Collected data
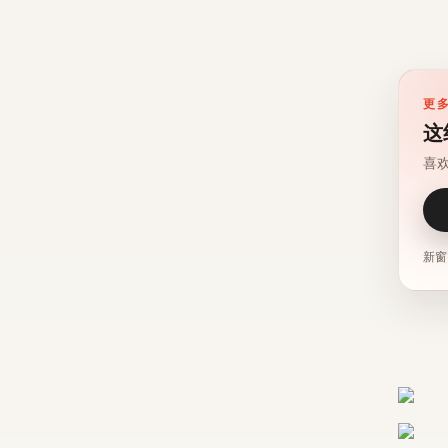
更
这
喜
新窗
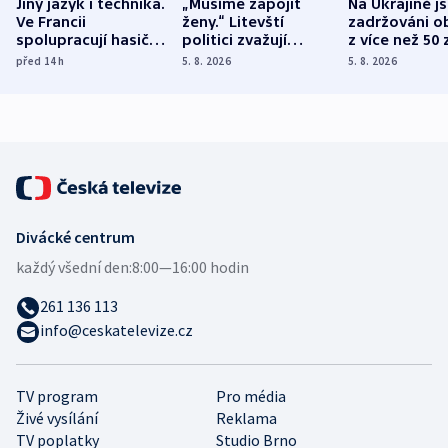
Jiný jazyk i technika.
„Musíme zapojit
Na Ukrajině j
Ve Francii
ženy.“ Litevští
zadržováni o
spolupracují hasiči z
politici zvažují
z více než 50 
různých zemí
dohodu o
Bojovali na s
před 14
h
5. 8. 2026
5. 8. 2026
demografii
Ruska
Divácké centrum
každý všední den:
8:00—16:00 hodin
261 136 113
info@ceskatelevize.cz
TV program
Pro média
Živé vysílání
Reklama
TV poplatky
Studio Brno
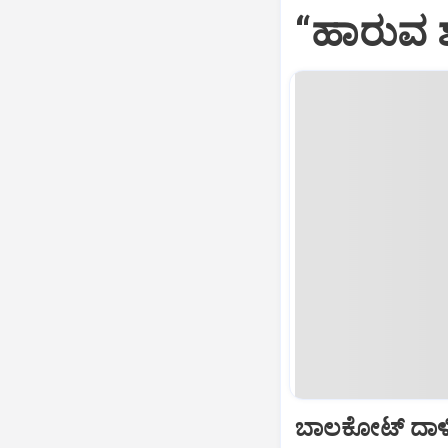
“ಹಾರುವ ಶ
ಬಾಲಕೋಟ್‌ ದಾಳ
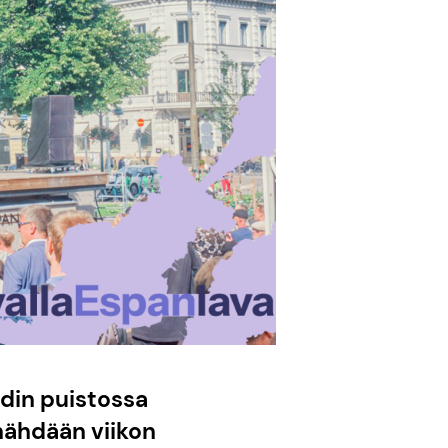
din puistossa
nähdään viikon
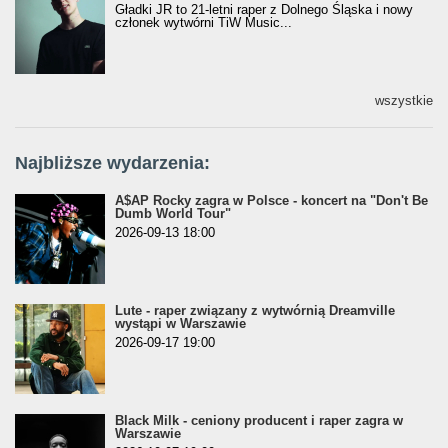
Gładki JR to 21-letni raper z Dolnego Śląska i nowy
członek wytwórni TiW Music...
wszystkie
Najbliższe wydarzenia:
A$AP Rocky zagra w Polsce - koncert na "Don't Be
Dumb World Tour"
2026-09-13 18:00
Lute - raper związany z wytwórnią Dreamville
wystąpi w Warszawie
2026-09-17 19:00
Black Milk - ceniony producent i raper zagra w
Warszawie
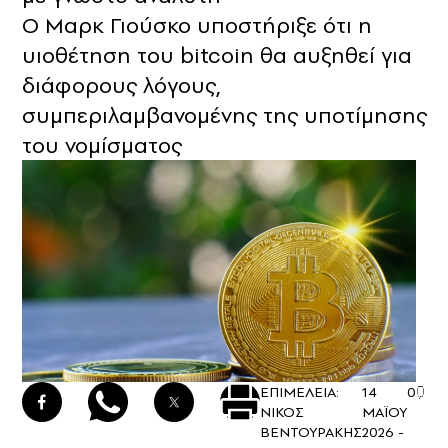
Ο Μαρκ Γιούσκο υποστήριξε ότι η
υιοθέτηση του bitcoin θα αυξηθεί για
διάφορους λόγους,
συμπεριλαμβανομένης της υποτίμησης
του νομίσματος
ΕΠΙΜΕΛΕΙΑ:
14
0
ΝΙΚΟΣ
ΜΑΪΟΥ
ΒΕΝΤΟΥΡΑΚΗΣ
2026 -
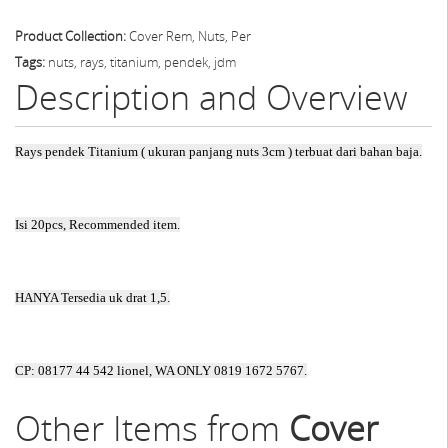
Product Collection:
Cover Rem, Nuts, Per
Tags:
nuts, rays, titanium, pendek, jdm
Description and Overview
Rays pendek Titanium ( ukuran panjang nuts 3cm ) terbuat dari bahan baja.
Isi 20pcs, Recommended item.
HANYA Tersedia uk drat 1,5.
CP: 08177 44 542 lionel, WA ONLY 0819 1672 5767.
Other Items from
Cover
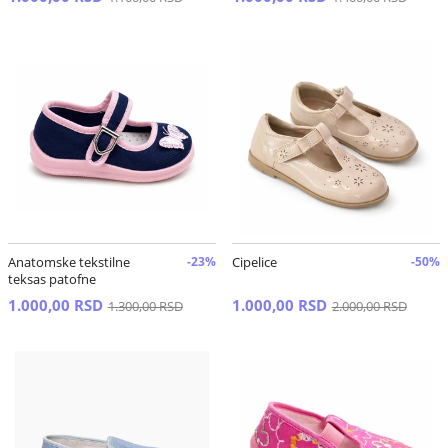
Anatomske tekstilne
-23%
Cipelice
-50%
teksas patofne
1.000,00 RSD
1.000,00 RSD
1.300,00 RSD
2.000,00 RSD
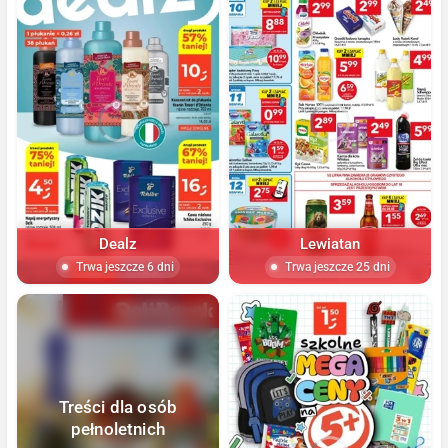
Dealz
Lewiatan
Trwa jeszcze 6 dni
Trwa jeszcze 25 dni
Treści dla osób
pełnoletnich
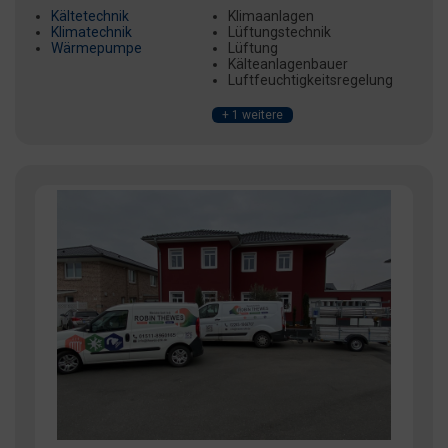
Kältetechnik
Klimaanlagen
Klimatechnik
Lüftungstechnik
Wärmepumpe
Lüftung
Kälteanlagenbauer
Luftfeuchtigkeitsregelung
+ 1 weitere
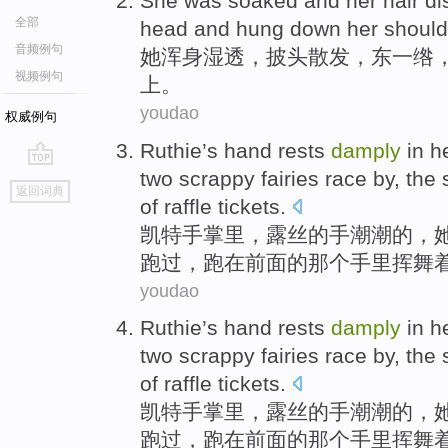
She
was soaked
and her hair
di
全部
head
and hung down
her should
音频例句
她
浑身
湿透，
披头散发
，东一绺
视频例句
上
。
youdao
权威例句
Ruthie’s
hand
rests
damply
in h
two
scrappy
fairies
race
by, the
go
返回词典
top
of
raffle
tickets.
凯特手掌里，露丝
的
手
潮潮的，
跑
过，跑在前面的
那个
手里挥舞
youdao
Ruthie’s
hand
rests
damply
in h
two
scrappy
fairies
race
by, the
of
raffle
tickets.
凯特手掌里，露丝
的
手
潮潮的，
跑
过，跑在前面的
那个
手里挥舞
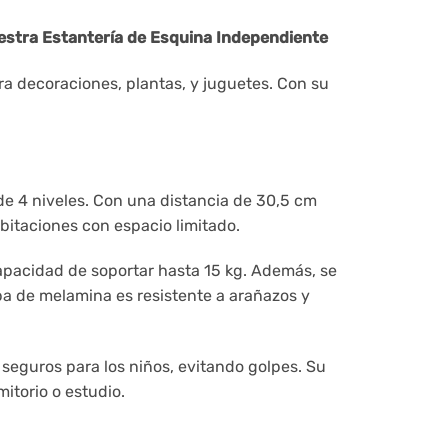
estra Estantería de Esquina Independiente
ara decoraciones, plantas, y juguetes. Con su
de 4 niveles. Con una distancia de 30,5 cm
bitaciones con espacio limitado.
capacidad de soportar hasta 15 kg. Además, se
apa de melamina es resistente a arañazos y
seguros para los niños, evitando golpes. Su
mitorio o estudio.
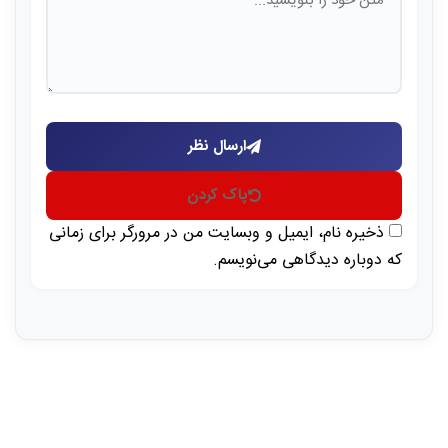
ارسال نظر
پاک کردن
ذخیره نام، ایمیل و وبسایت من در مرورگر برای زمانی
که دوباره دیدگاهی می‌نویسم.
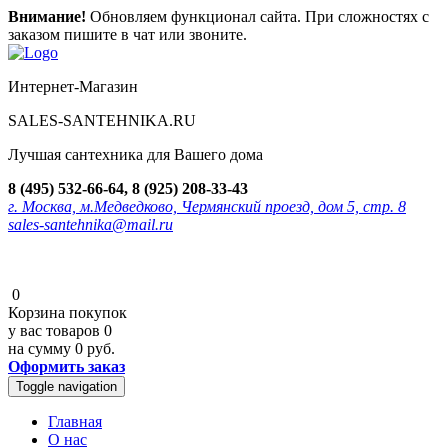
Внимание!
Обновляем функционал сайта. При сложностях с
заказом пишите в чат или звоните.
Интернет-Магазин
SALES-SANTEHNIKA.RU
Лучшая сантехника для Вашего дома
8 (495) 532-66-64, 8 (925) 208-33-43
г. Москва, м.Медведково, Чермянский проезд, дом 5, стр. 8
sales-santehnika@mail.ru
0
Корзина покупок
у вас товаров
0
на сумму
0 руб.
Оформить заказ
Toggle navigation
Главная
О нас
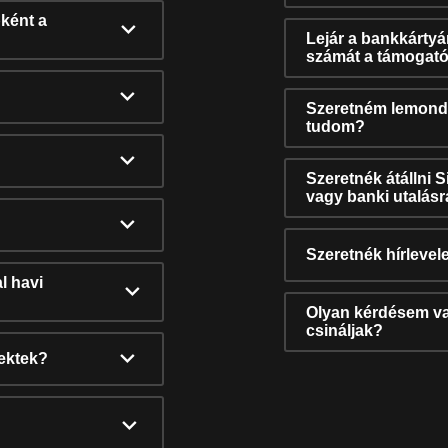
ként a
Lejár a bankkárty
számát a támogató
Szeretném lemonda
tudom?
Szeretnék átállni 
vagy banki utalás
Szeretnék hírlevele
l havi
Olyan kérdésem van
csináljak?
nektek?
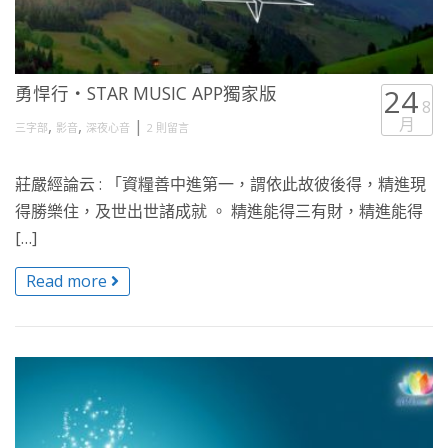
勇悍行・STAR MUSIC APP獨家版
24
8
月
,
,
|
三字部
影音
深夜心音
2 則留言
莊嚴經論云 : 「資糧善中進第一，謂依此故彼後得，精進現
得勝樂住，及世出世諸成就 。 精進能得三有財，精進能得
[…]
Read more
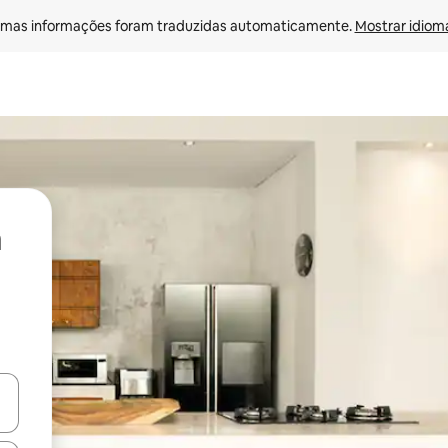
mas informações foram traduzidas automaticamente. 
Mostrar idioma
ore-os usando as seta para cima e para baixo do teclado ou tocando e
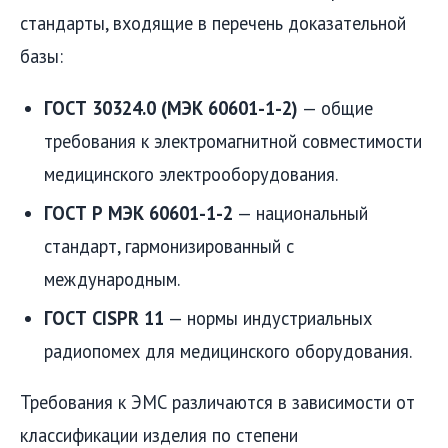
стандарты, входящие в перечень доказательной
базы:
ГОСТ 30324.0 (МЭК 60601-1-2)
— общие
требования к электромагнитной совместимости
медицинского электрооборудования.
ГОСТ Р МЭК 60601-1-2
— национальный
стандарт, гармонизированный с
международным.
ГОСТ CISPR 11
— нормы индустриальных
радиопомех для медицинского оборудования.
Требования к ЭМС различаются в зависимости от
классификации изделия по степени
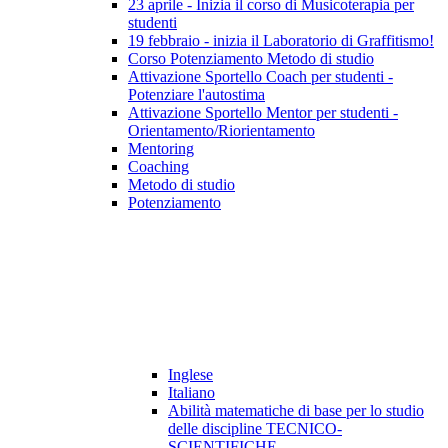
23 aprile - Inizia il corso di Musicoterapia per
studenti
19 febbraio - inizia il Laboratorio di Graffitismo!
Corso Potenziamento Metodo di studio
Attivazione Sportello Coach per studenti -
Potenziare l'autostima
Attivazione Sportello Mentor per studenti -
Orientamento/Riorientamento
Mentoring
Coaching
Metodo di studio
Potenziamento
Inglese
Italiano
Abilità matematiche di base per lo studio
delle discipline TECNICO-
SCIENTIFICHE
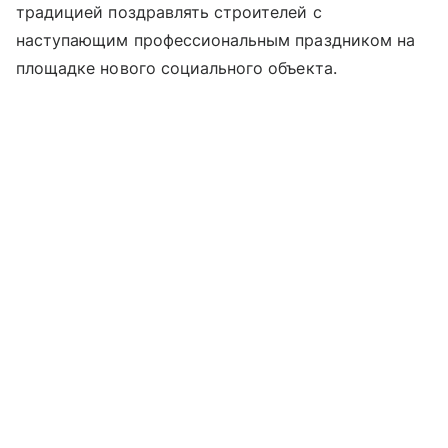
традицией поздравлять строителей с
наступающим профессиональным праздником на
площадке нового социального объекта.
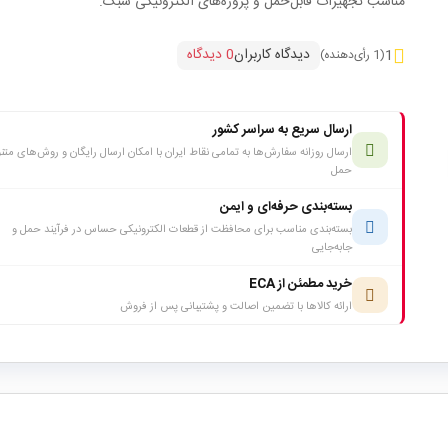
مناسب تجهیزات قابل‌حمل و پروژه‌های الکترونیکی سبک.
دیدگاه کاربران
0 دیدگاه
1
(1 رأی‌دهنده)
ارسال سریع به سراسر کشور
ارسال روزانه سفارش‌ها به تمامی نقاط ایران با امکان ارسال رایگان و روش‌های متن
حمل
بسته‌بندی حرفه‌ای و ایمن
بسته‌بندی مناسب برای محافظت از قطعات الکترونیکی حساس در فرآیند حمل و
جابه‌جایی
خرید مطمئن از ECA
ارائه کالاها با تضمین اصالت و پشتیبانی پس از فروش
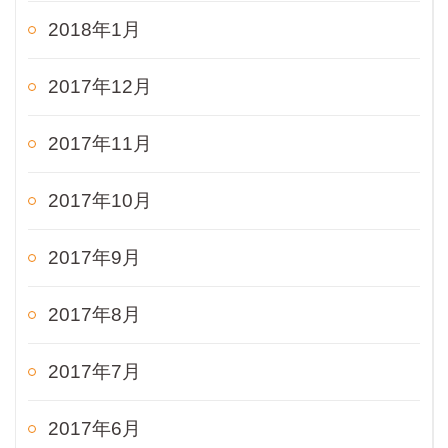
2018年1月
2017年12月
2017年11月
2017年10月
2017年9月
2017年8月
2017年7月
2017年6月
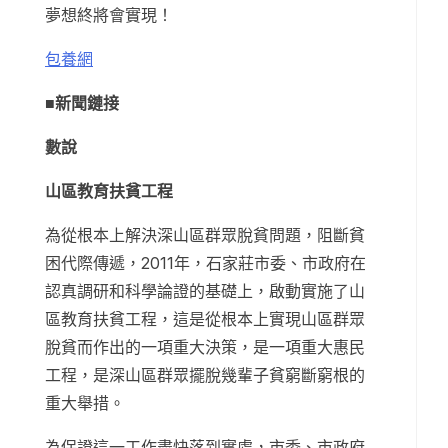
夢想終將會實現！
包養網
■新聞鏈接
數說
山區教育扶貧工程
為從根本上解決深山區群眾脫貧問題，阻斷貧
困代際傳遞，2011年，石家莊市委、市政府在
認真調研和科學論證的基礎上，啟動實施了山
區教育扶貧工程，這是從根本上實現山區群眾
脫貧而作出的一項重大決策，是一項重大惠民
工程，是深山區群眾擺脫幾輩子貧窮斷窮根的
重大舉措。
為保證這一工作盡快落到實處，市委、市政府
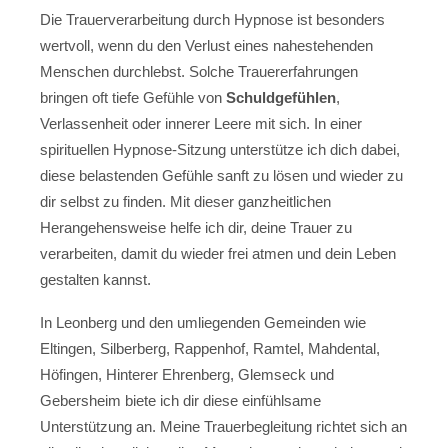
Die Trauerverarbeitung durch Hypnose ist besonders
wertvoll, wenn du den Verlust eines nahestehenden
Menschen durchlebst. Solche Trauererfahrungen
bringen oft tiefe Gefühle von
Schuldgefühlen
,
Verlassenheit oder innerer Leere mit sich. In einer
spirituellen Hypnose-Sitzung unterstütze ich dich dabei,
diese belastenden Gefühle sanft zu lösen und wieder zu
dir selbst zu finden. Mit dieser ganzheitlichen
Herangehensweise helfe ich dir, deine Trauer zu
verarbeiten, damit du wieder frei atmen und dein Leben
gestalten kannst.
In Leonberg und den umliegenden Gemeinden wie
Eltingen, Silberberg, Rappenhof, Ramtel, Mahdental,
Höfingen, Hinterer Ehrenberg, Glemseck und
Gebersheim biete ich dir diese einfühlsame
Unterstützung an. Meine Trauerbegleitung richtet sich an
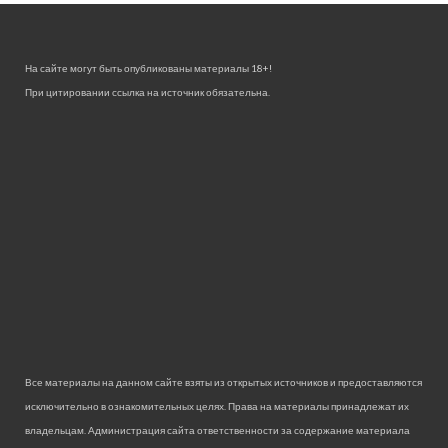
На сайте могут быть опубликованы материалы 18+!
При цитировании ссылка на источник обязательна.
Все материалы на данном сайте взяты из открытых источников и предоставляются
исключительно в ознакомительных целях. Права на материалы принадлежат их
владельцам. Администрация сайта ответственности за содержание материала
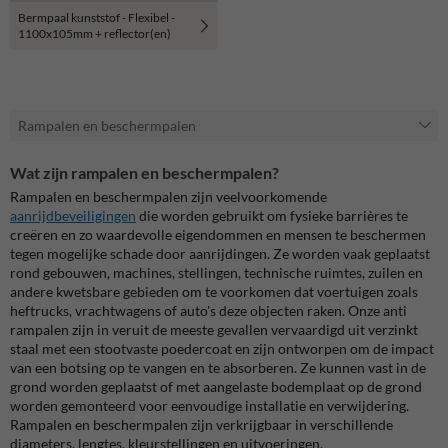
Bermpaal kunststof - Flexibel -
1100x105mm + reflector(en)
Rampalen en beschermpalen
Wat zijn rampalen en beschermpalen?
Rampalen en beschermpalen zijn veelvoorkomende
aanrijdbeveiligingen
die worden gebruikt om fysieke barrières te
creëren en zo waardevolle eigendommen en mensen te beschermen
tegen mogelijke schade door aanrijdingen. Ze worden vaak geplaatst
rond gebouwen, machines, stellingen, technische ruimtes, zuilen en
andere kwetsbare gebieden om te voorkomen dat voertuigen zoals
heftrucks, vrachtwagens of auto's deze objecten raken. Onze anti
rampalen zijn in veruit de meeste gevallen vervaardigd uit verzinkt
staal met een stootvaste poedercoat en zijn ontworpen om de impact
van een botsing op te vangen en te absorberen. Ze kunnen vast in de
grond worden geplaatst of met aangelaste bodemplaat op de grond
worden gemonteerd voor eenvoudige installatie en verwijdering.
Rampalen en beschermpalen zijn verkrijgbaar in verschillende
diameters, lengtes, kleurstellingen en uitvoeringen.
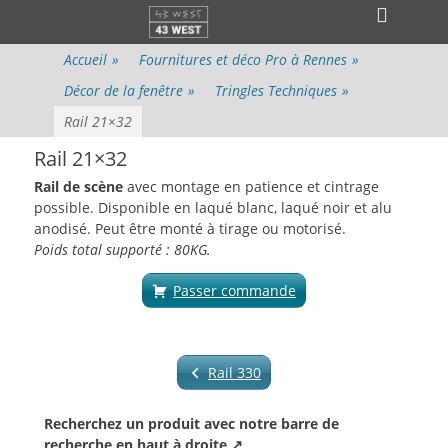
Menu principal
Aller
Ouvri
au
l’en-
contenu
Accueil
»
Fournitures et déco Pro à Rennes
»
tête
Décor de la fenêtre
»
Tringles Techniques
»
Rail 21×32
Rail 21×32
Rail de scène
avec montage en patience et cintrage
possible. Disponible en laqué blanc, laqué noir et alu
anodisé. Peut être monté à tirage ou motorisé.
Poids total supporté : 80KG.
Passer commande
Rail 330
Recherchez un produit avec notre barre de
recherche en haut à droite ↗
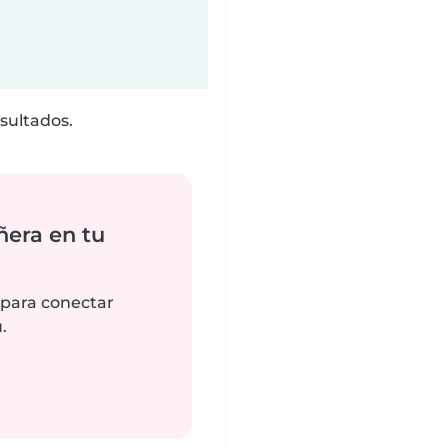
sultados.
ñera en tu
 para conectar
.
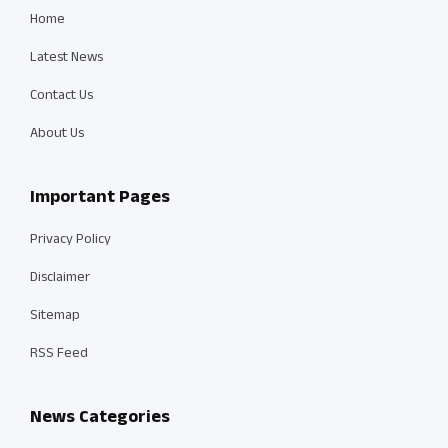
Home
Latest News
Contact Us
About Us
Important Pages
Privacy Policy
Disclaimer
Sitemap
RSS Feed
News Categories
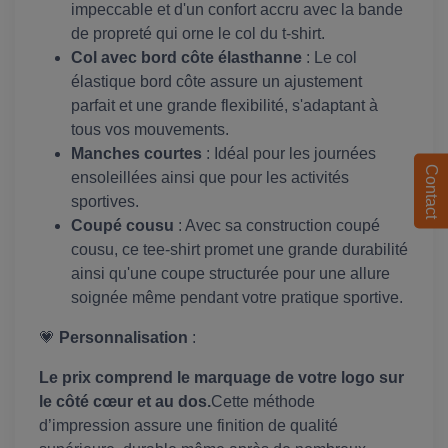
impeccable et d'un confort accru avec la bande
de propreté qui orne le col du t-shirt.
Col avec bord côte élasthanne
: Le col
élastique bord côte assure un ajustement
parfait et une grande flexibilité, s'adaptant à
tous vos mouvements.
Manches courtes
: Idéal pour les journées
Contact
ensoleillées ainsi que pour les activités
sportives.
Coupé cousu
: Avec sa construction coupé
cousu, ce tee-shirt promet une grande durabilité
ainsi qu'une coupe structurée pour une allure
soignée même pendant votre pratique sportive.
💗
Personnalisation
:
Le prix comprend le marquage de votre logo sur
le côté cœur et au dos.
Cette méthode
d’impression assure une finition de qualité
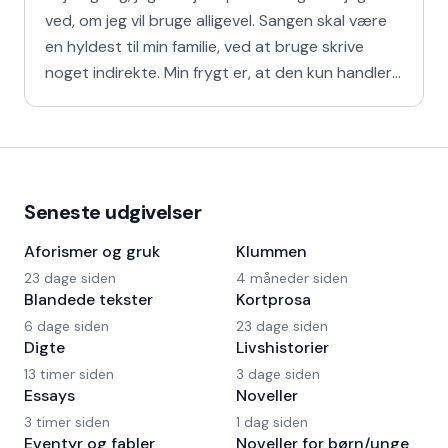
ved, om jeg vil bruge alligevel. Sangen skal være
en hyldest til min familie, ved at bruge skrive
noget indirekte. Min frygt er, at den kun handler
om
Seneste udgivelser
Aforismer og gruk
Klummen
23 dage siden
4 måneder siden
Blandede tekster
Kortprosa
6 dage siden
23 dage siden
Digte
Livshistorier
13 timer siden
3 dage siden
Essays
Noveller
3 timer siden
1 dag siden
Eventyr og fabler
Noveller for børn/unge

ACTIVITY: Please copy only the lines from the one that contains "Le prix comprend" through the last line of the records, exactly, and keep every picture out of the copy.

YOUR RESPONSE:
Le prix comprend le marquage de votre logo sur
le côté cœur et au dos.
Cette méthode
d’impression assure une finition de qualité
ved, om jeg vil bruge alligevel. Sangen skal være
en hyldest til min familie, ved at bruge skrive
noget indirekte. Min frygt er, at den kun handler
om
Seneste udgivelser
Aforismer og gruk
Klummen
23 dage siden
4 måneder siden
Blandede tekster
Kortprosa
6 dage siden
23 dage siden
Digte
Livshistorier
13 timer siden
3 dage siden
Essays
Noveller
3 timer siden
1 dag siden
Eventyr og fabler
Noveller for børn/unge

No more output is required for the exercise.